RESULTS. Here we link an unprecedented ~40% of gut bacteria to CRC (split nearly evenly as CRC-associated or health-associated). These microbes encode 2,319 co-abundant genes (CAGs) encompassing 427,261 bacterial genes significantly enriched or depleted in CRC. We validate tumorigenicity of previously unimplicated bacteria in preclinical models. Single-cell RNA sequencing disclosed microbiome-induced senescence in discrete colonic populations including fibroblasts. In organoid co-cultures, primary colon fibroblasts from mice with microbiomes promoted significantly greater growth than fibroblasts from microbiome-depleted mice.

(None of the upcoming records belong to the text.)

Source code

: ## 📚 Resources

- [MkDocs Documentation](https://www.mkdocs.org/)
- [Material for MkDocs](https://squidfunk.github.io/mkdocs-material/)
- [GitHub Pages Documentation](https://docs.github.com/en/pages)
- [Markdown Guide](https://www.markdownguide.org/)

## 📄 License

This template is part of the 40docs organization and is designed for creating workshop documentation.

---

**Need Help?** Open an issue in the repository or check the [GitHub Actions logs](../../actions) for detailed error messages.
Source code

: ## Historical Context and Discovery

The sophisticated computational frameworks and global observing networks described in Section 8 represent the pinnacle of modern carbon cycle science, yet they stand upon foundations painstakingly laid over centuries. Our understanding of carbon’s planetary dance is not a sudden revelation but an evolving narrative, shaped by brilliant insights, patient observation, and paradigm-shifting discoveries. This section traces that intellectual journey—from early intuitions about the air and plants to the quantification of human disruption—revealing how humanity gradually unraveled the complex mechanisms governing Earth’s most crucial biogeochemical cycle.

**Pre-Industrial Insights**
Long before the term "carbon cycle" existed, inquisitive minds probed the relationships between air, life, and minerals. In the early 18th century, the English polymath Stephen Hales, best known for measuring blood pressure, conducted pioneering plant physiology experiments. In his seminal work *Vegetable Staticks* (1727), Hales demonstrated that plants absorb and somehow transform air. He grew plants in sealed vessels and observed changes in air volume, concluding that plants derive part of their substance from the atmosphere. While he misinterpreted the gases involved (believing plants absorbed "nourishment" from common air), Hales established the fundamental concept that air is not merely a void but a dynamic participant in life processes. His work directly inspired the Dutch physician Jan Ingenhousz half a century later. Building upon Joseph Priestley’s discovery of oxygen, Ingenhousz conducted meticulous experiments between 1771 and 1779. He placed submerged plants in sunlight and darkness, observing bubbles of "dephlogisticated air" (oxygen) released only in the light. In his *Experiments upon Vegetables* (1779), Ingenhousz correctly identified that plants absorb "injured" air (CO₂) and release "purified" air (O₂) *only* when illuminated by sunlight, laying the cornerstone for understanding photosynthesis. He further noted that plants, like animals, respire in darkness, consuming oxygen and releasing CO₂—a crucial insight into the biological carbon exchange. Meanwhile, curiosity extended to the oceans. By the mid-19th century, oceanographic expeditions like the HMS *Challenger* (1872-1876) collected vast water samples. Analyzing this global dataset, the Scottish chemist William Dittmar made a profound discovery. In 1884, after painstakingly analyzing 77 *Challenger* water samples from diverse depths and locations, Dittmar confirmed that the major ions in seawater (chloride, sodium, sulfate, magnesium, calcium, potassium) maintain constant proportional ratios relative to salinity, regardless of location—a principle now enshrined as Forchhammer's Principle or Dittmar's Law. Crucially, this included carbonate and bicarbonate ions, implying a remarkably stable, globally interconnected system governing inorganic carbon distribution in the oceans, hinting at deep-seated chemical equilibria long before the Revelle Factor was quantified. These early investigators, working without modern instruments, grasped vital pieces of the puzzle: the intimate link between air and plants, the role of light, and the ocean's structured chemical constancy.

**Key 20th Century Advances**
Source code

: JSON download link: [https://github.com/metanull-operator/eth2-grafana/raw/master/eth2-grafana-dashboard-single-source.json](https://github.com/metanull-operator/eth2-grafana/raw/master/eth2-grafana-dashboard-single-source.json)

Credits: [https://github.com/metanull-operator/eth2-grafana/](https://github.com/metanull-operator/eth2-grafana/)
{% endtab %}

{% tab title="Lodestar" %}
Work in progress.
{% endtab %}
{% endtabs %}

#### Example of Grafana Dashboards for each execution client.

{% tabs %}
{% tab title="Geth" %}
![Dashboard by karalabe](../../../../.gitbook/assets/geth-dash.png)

CONCLUSIONS. Our findings suggest that an astounding ~40% of gut bacteria may be carcinogenic or chemoprotective. Many of these had not previously been linked to CRC, thus expanding the scope of “known unknowns” of CRC-associated microbes. These results offer proof-of-principle for gene-level metagenomic analysis enabling wide-ranging discovery of microbiome-induced precancerous effects and cancer prevention opportunities.